Hi, I'm Vaibhav. I'm a hands-on technology professional with experience in software engineering (front-end and back-end), data science and finance & accounting. I'm an experienced practitioner with proven record in design, development and delivery of complex software systems and machine learning models.
In my current role, I work as a Data Scientist. I have created and maintained supervised and unsupervised machine learnings models, including working on some interesting natural language processing use cases.
I am also experienced in making data visualization dashboards using Tableau, D3.js, Javascript and jQuery and can create full-stack enterprise level websites with deep knowledge of data engineering pipelines, integrating back-end as well as front-end modules.
I've also experienced deep involvement with the annual finance planning & budgeting cycles, month-end accounting close and FP&A processes, and have expertise of automating those tasks with Anaplan, a cloud based EPM software.
Data science capstone
Twitch is a live streaming service and global community for content spanning gaming, entertainment, music, sports, and more.
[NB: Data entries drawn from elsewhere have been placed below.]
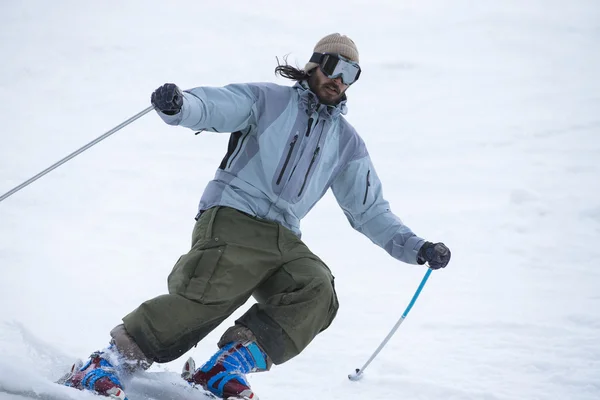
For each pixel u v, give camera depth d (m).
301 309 11.18
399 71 76.25
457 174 44.47
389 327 21.70
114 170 41.47
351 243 31.66
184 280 11.12
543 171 45.12
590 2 103.62
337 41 12.12
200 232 11.69
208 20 95.00
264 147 11.75
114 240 29.27
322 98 12.02
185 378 11.77
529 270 28.66
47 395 9.73
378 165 46.44
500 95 67.44
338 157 12.54
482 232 33.91
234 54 81.94
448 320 22.31
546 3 103.62
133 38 85.25
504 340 20.55
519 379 17.50
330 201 38.03
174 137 50.81
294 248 11.85
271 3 103.62
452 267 28.80
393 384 16.58
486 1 104.00
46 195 35.12
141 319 10.68
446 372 17.92
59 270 24.39
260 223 11.77
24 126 51.81
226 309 11.20
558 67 77.69
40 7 95.94
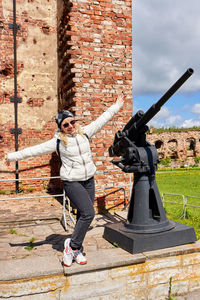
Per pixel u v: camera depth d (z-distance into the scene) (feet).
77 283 9.21
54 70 25.81
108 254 10.18
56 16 25.68
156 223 11.00
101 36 17.63
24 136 25.08
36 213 17.24
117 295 9.71
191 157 101.09
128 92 18.38
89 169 9.38
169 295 10.39
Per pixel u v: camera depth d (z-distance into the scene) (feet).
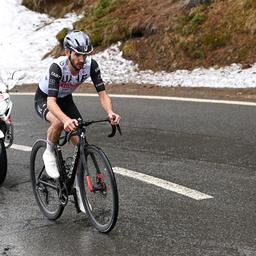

As of August 2022, it had 9.2 million monthly streamers, 140 million active monthly users. Twitch's top streamers earned over $30,000 a month from their streaming and content channels on the site.
Our capstone project titled "MakeSense" at UC Berkeley's MIDS coursework in fall 2022 attempted to provide additional insights to Twitch’s analytics by (1) interpreting chat behavior and running sentiment analysis on livestream chats and scoring those chats (2) translating performance metrics of Twitch streams into a scoring system and (3) allowing flexibility to customize content creation to maximize growth in a single, or multiple areas.
For an interactive and agile system as ours, we emphasized on a scalable data engineering pipeline to consume and process Twitch chats, a BERT based masked language modeling Sentiment Classification layer and a jQuery/Ajax/D3.js based front-end.
We used two different sets of google cloud platform (GCP) instances: (a) GPU based instance to train to BERT NLP models and (b) a non-GPU instance to host real time Twitch listener scripts along with the back-end webserver code. On the GPU layer, We used a double-fine tuning Transfer Learning approach to train a Base-BERT model with masked language modeling Sentiment Classification tasks using PyTorch and the Transformers library by Hugging Face.
Finally, we used a combination of D3 library and bootstrap container layouts for our interactive plotting and visualization needs.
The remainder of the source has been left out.